Renka's breath caught, a soft, sharp intake that the phone's microphone picked up perfectly, she didn't move. The playful curiosity in her pink eyes melted away, replaced by confusion and shocked expression.
Her free hand floated up to her mouth, fingers resting against her lips.
Urano watched her, his own breath held. The courage that had carried him through was gone, replaced by a familiar, cold anxiety.
'Why did I say that!? Why now!? Why to her!?' The thoughts raced.
Renka noticed his expression then.
Slowly, she lowered the hand from her mouth and did something unexpected. She angled the phone down, turning the camera away from her face and toward her room. She panned slowly, showing him the fairy lights tracing her desk, the corkboard with its careful sketches, the soft, rumpled blankets of her bed.
It was an offering from her, this is her safe place she's showing it to him in return of his secret.
Then she lifted the phone again. Her eyes were slightly shiny. Her expression was solemn, gentle. She raised her hands.
"Thank you," she signed.
For the trust.
Urano felt the tight knot in his chest loosen, just a fraction. He gave a single, small nod, unable to speak past the sudden thickness in his throat.
Then her hands moved again, a little hesitant.
"Can I ask one more thing about it?" she signed.
Urano blinked and replied. "Okay."
"What was the best food they served there?"
The question was so simple, so disarming, it nearly undid him. He had to think about it.
"...Wednesday curry," he said finally, his voice rough.
"The cook, Mrs. Aike, she'd make it extra spicy for the older kids. She said it would put hair on our chests."

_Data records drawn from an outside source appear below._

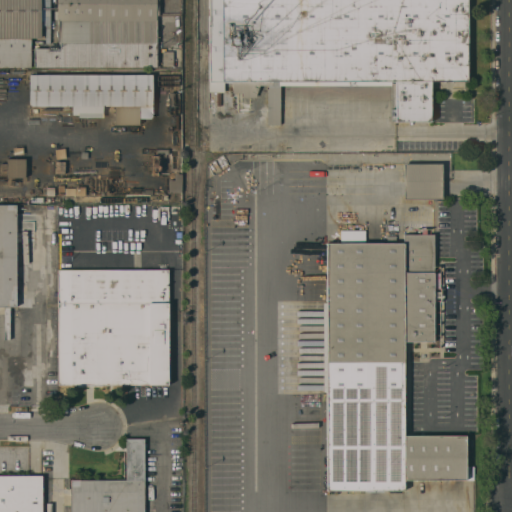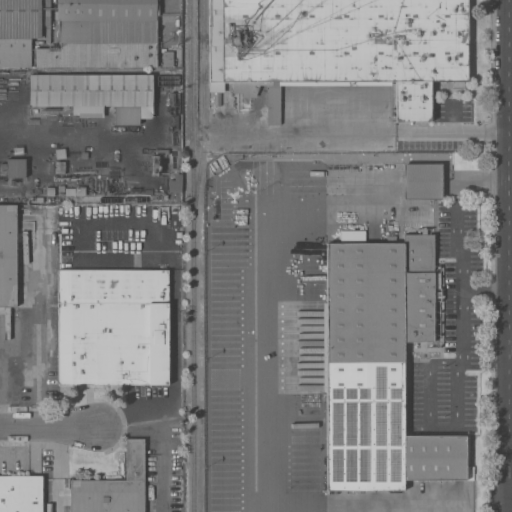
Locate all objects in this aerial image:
building: (20, 30)
building: (17, 31)
building: (102, 34)
building: (102, 34)
building: (339, 46)
building: (338, 47)
building: (167, 58)
building: (94, 94)
building: (95, 94)
building: (162, 104)
railway: (202, 119)
road: (364, 130)
road: (65, 139)
building: (15, 168)
building: (13, 169)
building: (421, 180)
building: (421, 181)
road: (422, 181)
road: (476, 182)
building: (174, 188)
building: (351, 236)
road: (461, 248)
building: (7, 255)
building: (8, 255)
railway: (192, 255)
road: (173, 283)
road: (270, 298)
road: (461, 301)
building: (111, 326)
building: (112, 326)
building: (380, 363)
building: (378, 366)
road: (461, 395)
road: (428, 397)
road: (52, 427)
road: (163, 440)
building: (112, 486)
building: (113, 486)
building: (20, 493)
building: (21, 493)
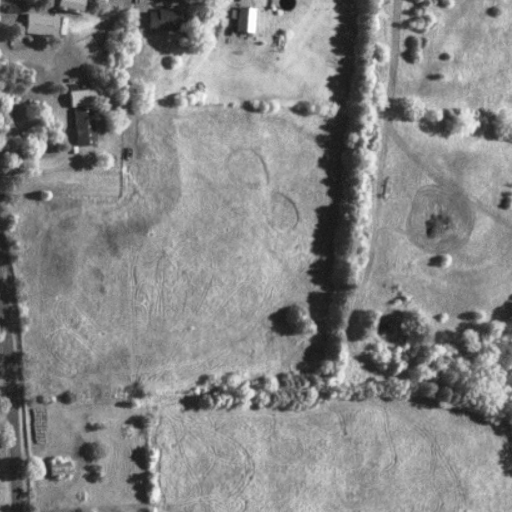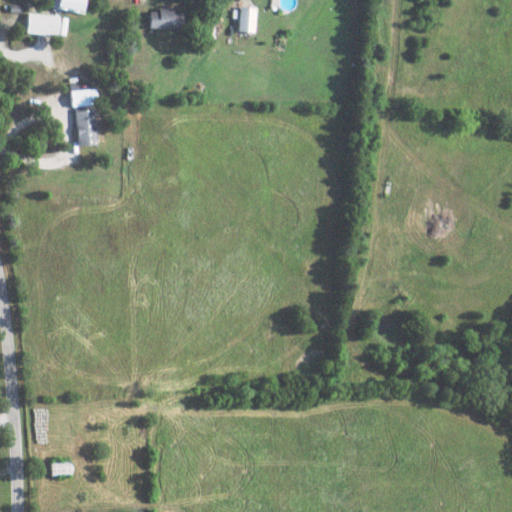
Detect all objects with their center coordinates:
building: (68, 4)
building: (163, 19)
building: (244, 19)
building: (40, 24)
building: (81, 97)
building: (84, 126)
road: (57, 160)
road: (12, 400)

"We all pretended to hate it, but... we'd finish the whole pot."
Renka was smiling now, warm and encouraging. She nodded.
"Spicy curry sounds good," she signed.
"Better than school lunch."
A quiet, breathy sound escaped Urano it was almost a laugh.
"Yeah."
After that they talked about the orphanage for a while.
When a yawn finally escaped Renka, she looked sheepish. She signed.
"I should sleep. Big practice tomorrow."
"Right." Urano replied in a small voice.
She hesitated, then signed, "Goodnight, Urano."
His name. She'd never used it before. It sounded different in the silent language.
"Goodnight....Renka," he replied, and her smile in the seconds before the call ended was bright and soft.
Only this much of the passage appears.